Re: [PATCH v4 08/23] ext4: implement buffered write path using iomap
From: Zhang Yi
Date: Fri May 29 2026 - 05:17:12 EST
Hi, Ojaswin!
On 5/27/2026 1:10 AM, Ojaswin Mujoo wrote:
> On Mon, May 11, 2026 at 03:23:28PM +0800, Zhang Yi wrote:
>> From: Zhang Yi <yi.zhang@xxxxxxxxxx>
>>
>> Introduce two new iomap_ops instances for ext4 buffered writes:
>>
>> - ext4_iomap_buffered_da_write_ops: for delayed allocation mode, using
>> ext4_da_map_blocks() to map delalloc extents.
>> - ext4_iomap_buffered_write_ops: for non-delayed allocation mode, using
>> ext4_iomap_get_blocks() to directly allocate blocks.
>>
>> Also add ext4_iomap_valid() for the iomap infrastructure to check extent
>> validity.
>>
>> Key changes and considerations:
>>
>> - Unwritten extents for new blocks (dioread_nolock always on)
>> Since data=ordered mode is not used to prevent stale data exposure in
>> the non-delayed allocation path, new blocks are always allocated as
>> unwritten extents.
>
> Okay makes sense.
>
>>
>> - Short write and write failure handling
>> a. Delalloc path: On short write or failure, the stale delalloc range
>> must be dropped and its space reservation released.
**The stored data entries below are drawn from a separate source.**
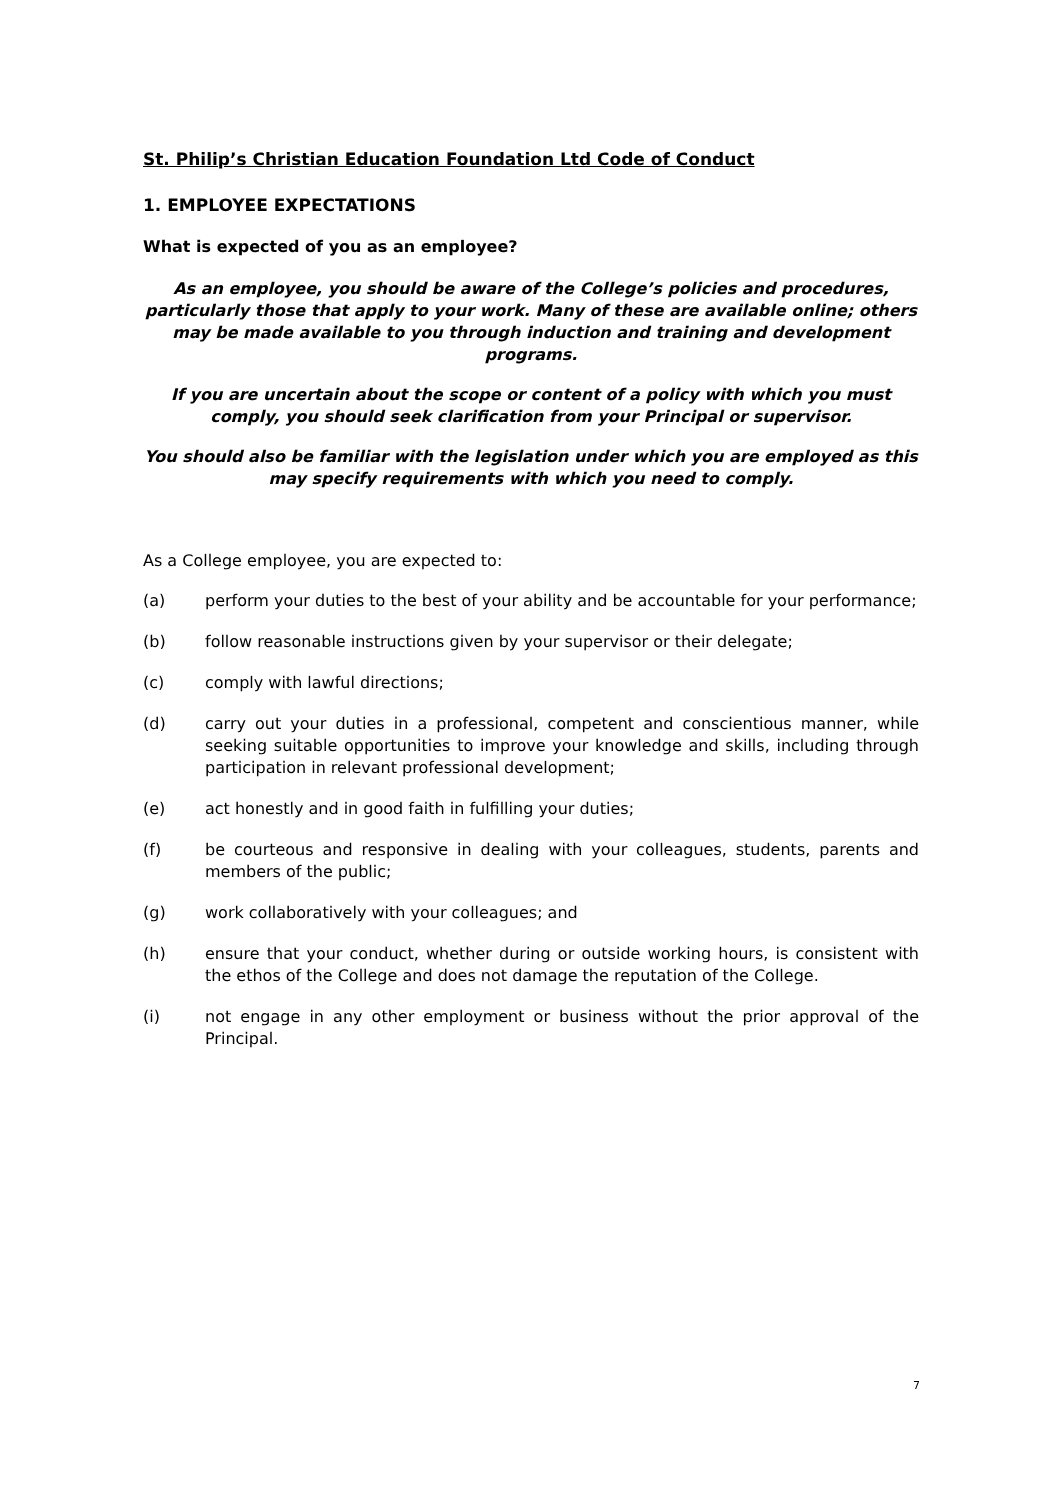St. Philip’s Christian Education Foundation Ltd Code of Conduct
1. EMPLOYEE EXPECTATIONS
What is expected of you as an employee?
As an employee, you should be aware of the College’s policies and procedures, particularly those that apply to your work. Many of these are available online; others may be made available to you through induction and training and development programs.
If you are uncertain about the scope or content of a policy with which you must comply, you should seek clarification from your Principal or supervisor.
You should also be familiar with the legislation under which you are employed as this may specify requirements with which you need to comply.
As a College employee, you are expected to:
(a) perform your duties to the best of your ability and be accountable for your performance;
(b) follow reasonable instructions given by your supervisor or their delegate;
(c) comply with lawful directions;
(d) carry out your duties in a professional, competent and conscientious manner, while seeking suitable opportunities to improve your knowledge and skills, including through participation in relevant professional development;
(e) act honestly and in good faith in fulfilling your duties;
(f) be courteous and responsive in dealing with your colleagues, students, parents and members of the public;
(g) work collaboratively with your colleagues; and
(h) ensure that your conduct, whether during or outside working hours, is consistent with the ethos of the College and does not damage the reputation of the College.
(i) not engage in any other employment or business without the prior approval of the Principal.
7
Otherwise, a
>> clean folio may cover leftover delalloc extents, causing
>> inaccurate space reservation accounting.
>
> Hmm, okay so in the usual buffer head path, seems like during a short
> write we still zero the new buffers we couldn't write and keep it dirty
> (folio_zero_new_buffers()). This way they are still written back and
> the delalloc reservations are used up.
>
In fact, in the normal buffer head path, writeback does not consume
delalloc reservations. Instead, the reservations are retained until the
inode is released or the area is written again using delalloc. This is
because i_size is not updated during short writes. Therefore, when a
zeroed dirty folio is written back, no block mapping is created for it.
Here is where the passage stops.